寛政年間に画家伊藤若冲が当時に草庵を結び、禅境を好み仏世の霊境を化度利益する事を願い、七代蜜山和尚の協賛を得て安永の半より天明初年まで前後10年余をかけて裏山に五百羅漢を作った。若冲の五百羅漢は磊落な筆法にて下絵を描き石上に彫らせたもので釈迦誕生より涅槃に至るまでを中心に釈迦の一代記を描いたもので、長年の風雨を得て丸み、苔寂び、その風化を伴い表情や姿態に一段と趣を深めている。 尚、羅漢山の西に若冲の墓と書画に秀でた貫名海屋の筆塚がある。

 羅漢とは釈迦の説法を聞き世人より供養される者を言うのであるが、釈迦入滅後その教えを広めた数多の賢者を賛嘆する意味で宗・元時代より五百羅漢の作成が見られる。日本でも室町時代以後この五百羅漢の作成が見られる。その表現は、虚飾のない表情の中に人間性と美を描き、釈迦誕生より涅槃に至るものを中心とし菩薩、羅漢を安置したものである。
 明治以後荒廃していたが、大正15年(1915年)と昭和54年(1979年)に罹災し、現在は本堂、竜宮門などを残すのみである。現在の本堂は昭和60年(1985年)の再建である。
 伊藤若冲は江戸時代中期,正徳6年(1716)2月8日京都の高倉錦小路南東角にあった青物問屋「桝屋」に長男として生まれた。
 名前は代々伊藤源左衛門を名乗り、店の名は屋号と名前から「桝源」といった。40歳の時に弟に家督を譲り、隠居して絵に専念した。
 号の「若冲」は、「老子」の中の「大盈(たいえい)は冲(むな)しきが若(ごと)きも」の一節から採られており、「完成されたものはどこか欠けたように見えるが使っても尽きることがない」との意で、若冲の芸術観をよく現しているといえる。

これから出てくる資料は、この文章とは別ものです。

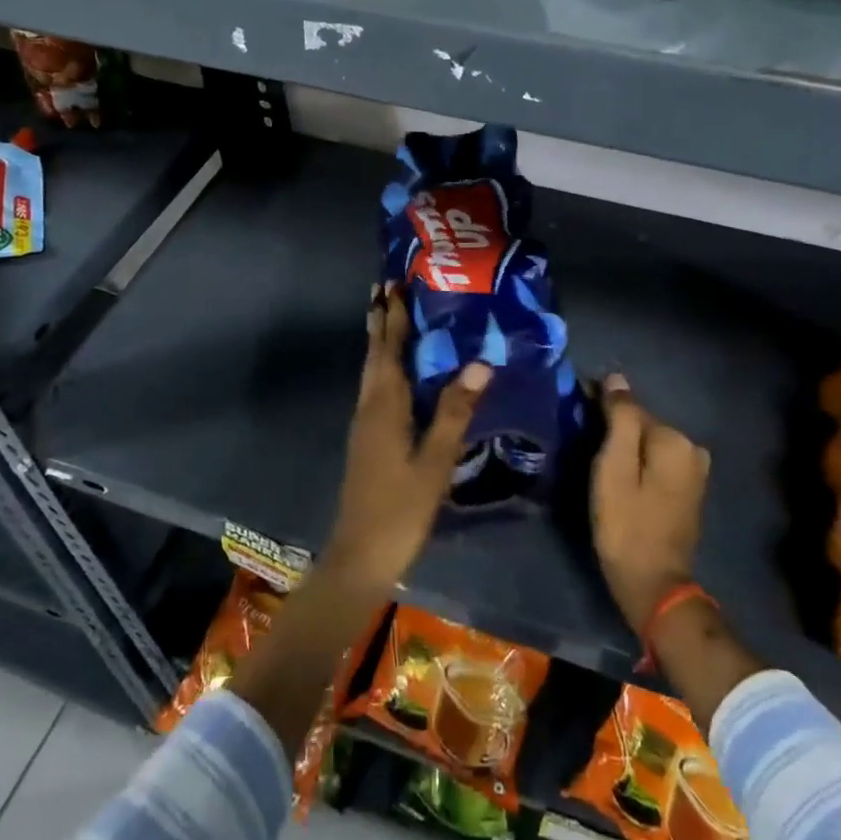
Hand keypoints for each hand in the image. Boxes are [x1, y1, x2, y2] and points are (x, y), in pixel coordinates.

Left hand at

 石仏群は、「天上天下唯我独尊」と姿を示す釈迦誕生仏から始まり、出山釈迦、25菩薩来迎石仏や18羅漢石仏、釈迦説法の群像、托鉢修行の羅漢〔羅漢(托鉢)〕の群像、釈迦涅槃の場面、賽の河原(賽の河原地蔵)と続いていく。その数は約500体(寺説)で、大きさは2㍍~数10㌢で、表情・姿態はいずれも奇抜軽妙である。「果蔬涅槃図」の作者が原画を描いた石仏群らしい洒脱な石仏群である。
 北条五百羅漢、山野五百羅漢や香高山五百羅漢などと比べると、石や岩の美しさ生かしているとは思えないが、釈迦の一代を描いた絵巻物として見たとき、その素朴さがかえって魅力的ともいえる。

 所在地:伏見区深草石峰寺町26。